## Trecho selecionado
Parada divulga tema da 31ª edição no Rio de Janeiro

A Parada do Orgulho LGBTI+ do Rio de Janeiro anunciou o tema da edição de 2026 e confirmou uma programação com atividades culturais e debates sobre direitos humanos até novembro.

A cidade do Rio de Janeiro receberá, em 22 de novembro, a 31ª edição da Parada do Orgulho LGBTI+, na orla de Copacabana. O evento terá como tema “Reconhecemos justa toda forma de amor e de existência”, proposta que destaca os direitos conquistados pela comunidade e reforça debates sobre cidadania e inclusão.

Entre os avanços citados pela organização estão os 15 anos do reconhecimento da união civil entre casais homoafetivos, a criminalização da LGBTfobia e o direito de pessoas transexuais e travestis à retificação do nome.

Segundo o presidente do Grupo Arco-Íris de Cidadania LGBTI+, Claudio Nascimento, a proposta da edição é unir celebração e conscientização política. Ele afirmou que a defesa dos direitos da comunidade continua sendo uma pauta necessária, especialmente em relação ao casamento homoafetivo e às políticas públicas voltadas para pessoas trans.

O ativista também destacou reivindicações ligadas ao acesso ao mercado de trabalho, saúde, hormonoterapia e respeito à identidade de gênero. Para ele, ainda existem obstáculos relacionados a direitos básicos e à garantia de dignidade para a população trans.

Em 2025, a Parada reuniu centenas de milhares de pessoas na Avenida Atlântica, com mais de 100 atrações e 15 trios elétricos. Para a próxima edição, a organização pretende ampliar o calendário de atividades culturais e institucionais.

Programação cultural

A programação contará com mais de 30 eventos até novembro, abordando temas ligados à cultura, cidadania e direitos humanos. O primeiro pré-evento será realizado na próxima segunda-feira (25), no Teatro Carlos Gomes, com o sarau “Memórias dos afetos, herança de nossos amores e de nossas lutas”.

## Explore o material
1. Segundo o texto sobre a Parada do Orgulho LGBTI+ do Rio de Janeiro, qual é o tema da 31ª edição?
2. Dê sequência ao texto sobre a Parada do Orgulho LGBTI+ do Rio de Janeiro a partir do ponto em que ele termina.
As linhas abaixo vêm de outra fonte.

(Linhas de origem)
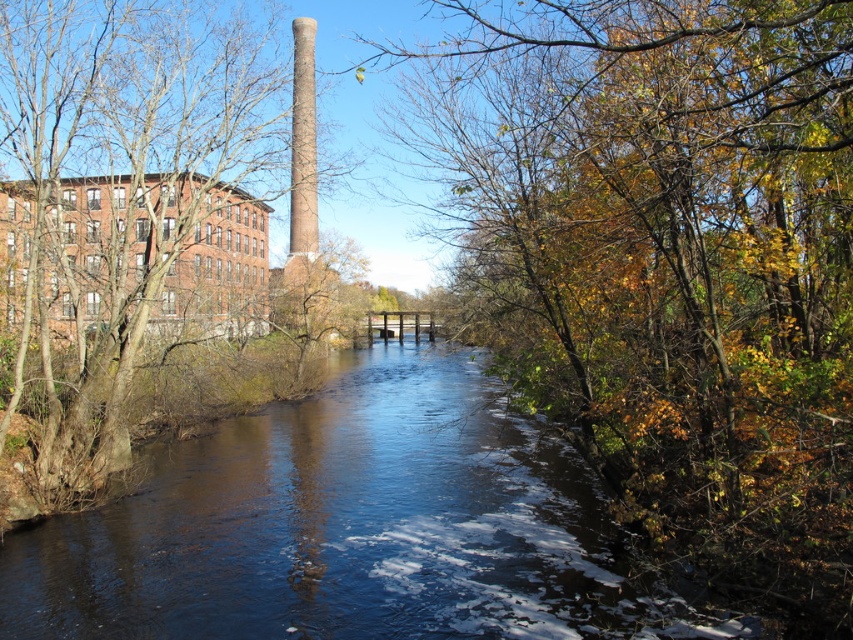
Question: Can you confirm if autumn leaves at center is bigger than smooth bark tree at left?

Choices:
 (A) yes
 (B) no

Answer: (B)

Question: Does autumn leaves at center appear on the left side of smooth bark tree at left?

Choices:
 (A) no
 (B) yes

Answer: (A)

Question: Which object is farther from the camera taking this photo?

Choices:
 (A) autumn leaves at center
 (B) smooth bark tree at left

Answer: (B)

Question: Does autumn leaves at center have a lesser width compared to smooth bark tree at left?

Choices:
 (A) no
 (B) yes

Answer: (B)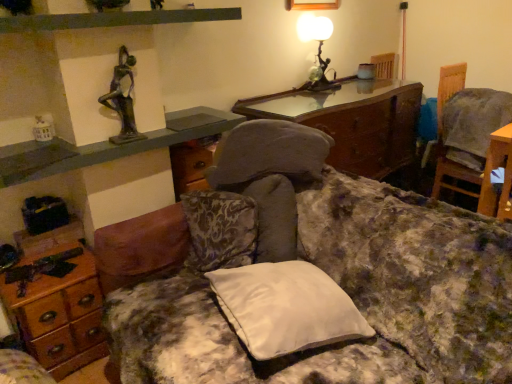
Question: Is fluffy fabric couch at center positioned before matte black shelf at upper left?

Choices:
 (A) yes
 (B) no

Answer: (A)

Question: Is matte black shelf at upper left at the back of fluffy fabric couch at center?

Choices:
 (A) yes
 (B) no

Answer: (B)

Question: Can you confirm if fluffy fabric couch at center is shorter than matte black shelf at upper left?

Choices:
 (A) no
 (B) yes

Answer: (A)

Question: Is fluffy fabric couch at center further to the viewer compared to matte black shelf at upper left?

Choices:
 (A) yes
 (B) no

Answer: (B)

Question: From a real-world perspective, does fluffy fabric couch at center sit lower than matte black shelf at upper left?

Choices:
 (A) yes
 (B) no

Answer: (A)

Question: Can you confirm if fluffy fabric couch at center is smaller than matte black shelf at upper left?

Choices:
 (A) no
 (B) yes

Answer: (A)

Question: Can you confirm if wooden desk at lower left is wider than matte glass table lamp at upper right?

Choices:
 (A) yes
 (B) no

Answer: (A)

Question: Can you confirm if wooden desk at lower left is thinner than matte glass table lamp at upper right?

Choices:
 (A) yes
 (B) no

Answer: (B)

Question: Is wooden desk at lower left outside matte glass table lamp at upper right?

Choices:
 (A) yes
 (B) no

Answer: (A)

Question: Could you tell me if wooden desk at lower left is facing matte glass table lamp at upper right?

Choices:
 (A) no
 (B) yes

Answer: (A)

Question: Is the depth of wooden desk at lower left greater than that of matte glass table lamp at upper right?

Choices:
 (A) yes
 (B) no

Answer: (B)

Question: From a real-world perspective, is wooden desk at lower left under matte glass table lamp at upper right?

Choices:
 (A) no
 (B) yes

Answer: (B)

Question: Does matte black shelf at upper left touch fluffy fabric couch at center?

Choices:
 (A) yes
 (B) no

Answer: (B)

## Respostas aos problemas
1. O tema é “Reconhecemos justa toda forma de amor e de existência”.

2.
O encontro reunirá histórias de cinco casais LGBTI+ e terá participação da vereadora Mônica Benicio, viúva da ex-vereadora Marielle Franco, assassinada em 2018. Claudio Nascimento também participará do evento, lembrando sua trajetória ao lado de Adauto Belarmino, com quem realizou o primeiro casamento público gay do Brasil, em 1994.

As ações previstas ao longo do ano buscam ampliar discussões sobre inclusão, representatividade e diversidade por meio de iniciativas artísticas e institucionais.

De acordo com Claudio Nascimento, a Parada nasceu em 1995 como uma forma de reivindicar direitos e combater preconceitos sem abrir mão do caráter festivo. Para ele, celebração e mobilização política podem caminhar juntas.

Impacto econômico e patrocínio

Dados citados pela organização, com base em levantamento da Escola Superior de Propaganda e Marketing de 2024, apontam que o evento movimenta entre R$ 25 milhões e R$ 30 milhões em impostos para o Rio de Janeiro.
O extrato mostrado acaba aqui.